The two yellow 0nes in the picture are the exact ones you posted, but I ordered them from Jeffers. The green ones that I have not put in their noses yet, I ordered from Valey Vet. They are slightly smaller so I hope they will work better for these heifers. I just happened to be placing an order with Valley Vet instead of Jeffers so ordered the ones they carry.


----------



## francismilker (Jan 12, 2006)

topside1 said:


> http://www.easywean.com.au/cattle.htm
> 
> I realize there are many similar products on the market, but do they really work? Here's my problem, my nurse cow is so good at her profession that she is more than happy to let any and all calves nurse on her. She's dry, I have four willing calves. They have been separated for months, each time I re-unite she rings the dinner bell. Separating the cow from the calves doubles my chores and many other complications with 17 goats to manage. So enough talking will the device work and will it work on 300 pound plus calves? Thanks for any input and if you could mention the one you have used sucessfully (which company)....Thanks again.....Topside


Topside! I'm glad to know that someone else out there has one of those "world feeders". I have a four year old nurse cow that has fed and is still feeding most of the cows and calves in the pasture.

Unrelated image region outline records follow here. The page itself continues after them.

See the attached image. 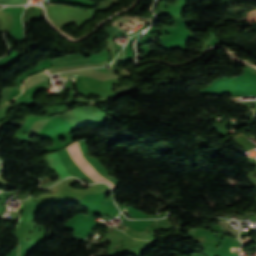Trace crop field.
<instances>
[{
  "mask_svg": "<svg viewBox=\"0 0 256 256\" xmlns=\"http://www.w3.org/2000/svg\"><path fill=\"white\" fill-rule=\"evenodd\" d=\"M123 210L126 211L125 208H123Z\"/></svg>",
  "mask_w": 256,
  "mask_h": 256,
  "instance_id": "3",
  "label": "crop field"
},
{
  "mask_svg": "<svg viewBox=\"0 0 256 256\" xmlns=\"http://www.w3.org/2000/svg\"><path fill=\"white\" fill-rule=\"evenodd\" d=\"M44 72H46V73L50 74V73H49V71H48L47 69H46V70H44Z\"/></svg>",
  "mask_w": 256,
  "mask_h": 256,
  "instance_id": "2",
  "label": "crop field"
},
{
  "mask_svg": "<svg viewBox=\"0 0 256 256\" xmlns=\"http://www.w3.org/2000/svg\"><path fill=\"white\" fill-rule=\"evenodd\" d=\"M79 146V145H78ZM80 149V148H79ZM81 151V150H80ZM82 153V152H81ZM84 156V155H83ZM46 162H47V167L49 169H56L57 173H58V181L56 182H48L46 184H41L40 187H47V186H51L59 181H61L62 179L70 176L68 174V172L66 171V169L63 167L60 158L57 154V152L52 153L50 155H47L46 157Z\"/></svg>",
  "mask_w": 256,
  "mask_h": 256,
  "instance_id": "1",
  "label": "crop field"
}]
</instances>
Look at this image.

She is gentle and motherly. She does milk off her back though. I hope you get the feeder rings figured out. I may have to try some.


----------



## Gregg Alexander (Feb 18, 2007)

For the sake of me just wean the calf, take its mother away , have it eating grain, hay ect and the weaning process is over in a couple of days of bawling. I have raised beef and dairy cattle all my life since I was raised on a real working farm. 
You are just wasteing your time and $ buying them weaning rigs, use the $ for more important things


----------



## topside1 (Sep 23, 2005)

Gregg, these calves are seperated, they have been for 6 months. The cow is dry and has been for nearly a year. Each time I unite them into the same paddock the younger/older calves are invited to nurse. So I just separate them again, it's getting old and doubles chores...It's not even the cows calves, the cow is dry. These calves have never sucked a drop of milk from her. As Francis mention she's trying to feed the world.....I'm trying to avoid damage to her udder...Do you have any advice?.....Topside


----------